2 Shirts Records

New Yorker Chris Bergson’s newest effort, Imitate The Sun, is quite a modern record, in that like the better and best albums out there right now, there is no easy pigeonhole- much less genre- to comfortably shelve the project. It offers ten helpings of satisfying blue-eyed soul, sad bastard storytelling, and tasty ensemble textures—where Bergson’s voice, then guitar, prove to be both wise leaders, and worthy centers of attention.

Voice and guitar centered moments, such as “Shattered Avenue” and the brushed snare backing of “Laying it Down in White,” as well as the throwback 1920’s vaudeville blues of “You’ve Been a Good Old Wagon” are the softer side of a project inspired by subtlety, melody and intimacy. Sax master Jay Collins (Gregg Allman Band, Levon Helm Rambles, and twelve dozen other fine projects) follows Bergson’s melodic hushed slide on “Wagon” with appropriate blowing that honors one heritage as much as the soulfood lines on “Mr. Jackson” and “Hello Bertha” offer proper homage to their own predecessors. Kenny Rampton, trumpet, and Chris Karlic on baritone saxophone flank Collins on his charts for “Bertha” and “Jackson” with appropriate flavor and spark.

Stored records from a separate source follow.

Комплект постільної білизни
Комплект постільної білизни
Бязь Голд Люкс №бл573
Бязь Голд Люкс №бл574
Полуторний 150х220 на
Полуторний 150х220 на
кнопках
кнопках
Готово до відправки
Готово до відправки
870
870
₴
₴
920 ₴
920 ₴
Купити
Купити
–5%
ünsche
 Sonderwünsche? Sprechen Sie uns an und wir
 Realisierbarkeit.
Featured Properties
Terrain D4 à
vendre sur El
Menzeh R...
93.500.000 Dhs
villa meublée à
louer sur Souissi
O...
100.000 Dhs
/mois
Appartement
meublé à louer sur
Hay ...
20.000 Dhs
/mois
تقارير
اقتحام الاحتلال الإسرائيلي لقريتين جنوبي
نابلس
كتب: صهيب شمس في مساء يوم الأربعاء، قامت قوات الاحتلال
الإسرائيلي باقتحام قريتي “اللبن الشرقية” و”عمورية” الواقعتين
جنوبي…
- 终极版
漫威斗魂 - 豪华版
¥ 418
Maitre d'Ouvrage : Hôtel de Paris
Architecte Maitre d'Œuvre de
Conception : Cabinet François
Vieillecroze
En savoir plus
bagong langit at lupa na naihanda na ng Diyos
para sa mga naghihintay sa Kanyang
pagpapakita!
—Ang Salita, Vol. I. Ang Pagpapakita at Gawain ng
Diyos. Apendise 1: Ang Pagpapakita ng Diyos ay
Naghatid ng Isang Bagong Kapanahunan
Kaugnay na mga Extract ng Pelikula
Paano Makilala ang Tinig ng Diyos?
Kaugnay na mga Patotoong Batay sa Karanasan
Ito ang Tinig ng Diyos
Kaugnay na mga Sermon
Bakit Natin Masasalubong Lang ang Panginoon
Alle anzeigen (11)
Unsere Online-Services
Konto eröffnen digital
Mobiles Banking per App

“Imitate The Sun”, and “Goin’ Home” effectively prove his songwriting chops, and “Down in the Bottom,” a lesser-known Willie Dixon trip, shows good sense, but it is the album closer, Dylan’s “Standing in the Doorway,”where Bergson earns his cred as an interpreter. Like earlier, he chooses to find the song’s soul with a lush, warm guitar and introspective vocals. Listening to it, one ends up feeling that ITS is a modern soul album, especially once Bruce Katz starts swelling the Hammond beneath, choosing his colors and strokes carefully. Drummer Tony Leone and bassist Matt Clohesy give solid, ample support and often groove rightfully from a soul perspective, as opposed to more heavy-handed blues and funk approaches. After all, as the Master Zimmerman notes in said masterpiece, “… it always means so much…. even the softest touch….”

The secret weapon, as he often ends up, is keyboardist Bruce Katz. Bergson is the doubtless star, but a perfect sideman knows how to present, and perfect, the artist’s vision. Whether it’s the grand acoustic bluesiness of “Down in the Bottom” or “Dust My Broom,” the Tin-Pan tinkle of “Wagon”, the laidback funkiness of his Wurlitzer lines, or his trademark Hammond organ-icness, Katz is the unheralded glue that binds the magic of his band mates together, and fails not to stress the profound difference between underpinning a success and supporting an effort.

This is an album with a lot to like. It embraces and celebrates the same musical roots that influenced sounds as diverse as Gov’t Mule, Widespread Panic and The Dead. It tends to synthesize the mixture into a fresh sounding bag of goodness. Bergson’s lower-pitched tenor tends to emphasize taste and ornament over range, and his semi-hollow Gibson tones put him between the late Little Milton and Warren Haynes’s current sound du jour, which is just fine for this ten pack of blues and soul nuggets. It is a fun record, but it is more subtle than celebratory, and the storytelling, though not quite cinema verite, is far from summer blockbuster. It is, in the end, a welcome record of American music that could/should/would be enjoyed by a variety of ears across the core genres of blues, soul, and rootsy rock & roll.